I have been very remiss in my blogging recently. I didn't feel I had anything to say.

But then! My buddy Mike , who has been absent for even longer than I have, finally blogged today.

So, I thought, "...well, if he can blog . . . so can I!"

So here's my life recently.

Yesterday, I came home from running some errands. When I put the car in the garage, Smoke (that grey bastard at the top of this page) was waiting at the door to be let into the house. So, like a good guy (that I am) I stepped up to the door to let him in. Almost immediately, he whirled and grabbed my ankle with both paws, claws extended, and also locked on with his teeth. I, innocent that I am, screamed some sort of profane words at him and tried to swat him off with a few papers I had in one hand. I, naturally, was wondering why this dear cat of mine had turned into a raging hell-demon intent on taking my life out through my ankle.
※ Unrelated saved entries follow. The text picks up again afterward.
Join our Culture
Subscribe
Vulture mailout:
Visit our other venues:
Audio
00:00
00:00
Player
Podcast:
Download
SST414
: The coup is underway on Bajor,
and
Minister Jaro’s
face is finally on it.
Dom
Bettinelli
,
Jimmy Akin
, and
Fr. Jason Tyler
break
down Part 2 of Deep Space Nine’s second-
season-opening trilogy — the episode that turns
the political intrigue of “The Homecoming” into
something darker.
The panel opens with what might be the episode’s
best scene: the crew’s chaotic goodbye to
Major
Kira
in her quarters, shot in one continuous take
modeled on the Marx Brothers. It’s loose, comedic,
Suddenly it came to me! (As Mike would say, "I'm old and I'm tired.") As I would say, if I had enough sense to say ANYTHING, "Oh, shit, I'm...standing...on...his...tail!" I DID say something like that, at least in my head. I let up on my OTHER foot and Smoke (mercifully) let loose of me.

After I took the stuff I had in my hands into the house and told SWMBO that I was wounded to the bone I went out to look for (and apologize to) that (bastard) cat. He was out on the sidewalk in front of the house. When I called to him, he walked away, looking over his shoulder with a hateful glare in his eyes.

I asked SWMBO to try to call him into the house. He came in. I tried to stay out his way.

I don't know whether cats have short memories or if they forgive their people or what. But later he let me pet him and accepted my heartfelt apologies.

I love my Smoke.

My ankle, covered with spot bandages, . . . hurts.